To be sure the Socialist Market economy is a new culture; perhaps a Chinese socio-economic innovation that has never existed before in the world. This new culture regulates the behavior of both the individual actors and the state; it shapes social and governing norms, civic and political conduct. Societal harmony can only flourish if there is a shared value that inspires both the hearts and minds of individuals and also regulates the overarching authority of the State.
Breslin: China’s Story is a story of Market Success
In 1980s many visionary young Europeans came to China hoping that they would see a different model of socialism from the one in the Soviet Union. Some were inspired with what they found; the majority, however, was disappointed and left soon after.
It is indisputable that China’s success story is a story of market success. It is the private sector and the invisible hand that have enriched the middle class of the country. China is a market economy but not a liberal one, as the United States or Western Europe. Thus the state still enjoys significant influence, particularly in strategic sectors, and acts as the ultimate arbitrator over resources and strategic design. The state controls the commanding heights of the economy through which it can shape the direction of the market. In addition, the financial system complements state sector’s initiatives providing essential funding and acting as a catalyst to central planning.
The Chinese state controls prices in crucial sectors and it has created a very complex system of SOEs. The most interesting case is that of pyramid companies; that is, of seemingly private enterprises that look like private on the surface, yet they are eventually owned by SOEs. Lately the SOE reform document makes a contradictory call. On the one hand it calls to reform SOEs and turn them into market actors while at the same time it asks for the control of the soul of the organizations and strength the power of the party.
The question of China’s economy is also a question relevant to China’s power. Power as it is widely accepted can be broken down in two categories: soft and hard power.
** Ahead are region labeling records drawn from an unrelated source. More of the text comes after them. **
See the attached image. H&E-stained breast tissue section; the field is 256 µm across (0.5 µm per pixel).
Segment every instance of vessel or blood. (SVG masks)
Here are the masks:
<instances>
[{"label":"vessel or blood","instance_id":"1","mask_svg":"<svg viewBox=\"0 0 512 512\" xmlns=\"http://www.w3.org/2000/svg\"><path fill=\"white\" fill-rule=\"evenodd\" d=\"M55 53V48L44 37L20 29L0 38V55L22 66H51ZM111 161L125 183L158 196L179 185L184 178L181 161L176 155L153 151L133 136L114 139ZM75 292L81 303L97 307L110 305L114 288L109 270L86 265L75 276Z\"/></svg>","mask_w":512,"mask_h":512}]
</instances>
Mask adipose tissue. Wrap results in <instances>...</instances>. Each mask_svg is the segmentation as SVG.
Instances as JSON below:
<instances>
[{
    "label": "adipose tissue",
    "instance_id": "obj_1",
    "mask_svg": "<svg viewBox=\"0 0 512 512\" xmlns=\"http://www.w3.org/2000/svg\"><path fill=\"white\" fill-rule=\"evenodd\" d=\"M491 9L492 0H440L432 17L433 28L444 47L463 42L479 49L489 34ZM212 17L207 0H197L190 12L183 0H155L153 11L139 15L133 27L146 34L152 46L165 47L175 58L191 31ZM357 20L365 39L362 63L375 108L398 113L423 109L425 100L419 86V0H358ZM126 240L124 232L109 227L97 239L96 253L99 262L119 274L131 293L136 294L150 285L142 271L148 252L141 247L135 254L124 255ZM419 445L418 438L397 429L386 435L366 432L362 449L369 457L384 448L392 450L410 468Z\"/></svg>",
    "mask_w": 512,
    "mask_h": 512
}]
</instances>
Soft power includes productive power, material power, financial power. The latter is something that China is gaining fast. But there is also a third one, imagined power or marketing power; it is about how other actors perceive you. If China is perceived as an all mighty entity and then states design policies to deal with such an image of China, then it becomes a self-fulfilling prophecy and China will after all become all mighty transitioning from a mighty phantom to a true physical behemoth. Finally, there is also an interesting concept of power that Suzan Strange calls Structural Power. Structural power is about being able to shape the way that others interact not with you but with each other. And I think this is something that people are scared of in the sense of Martin Jacques idea on how China will rule the world. How will China behave? A case study to test this latter dimension of Chinese power could be the newly led Chinese institutional initiatives with the AIIB and the BRICS bank.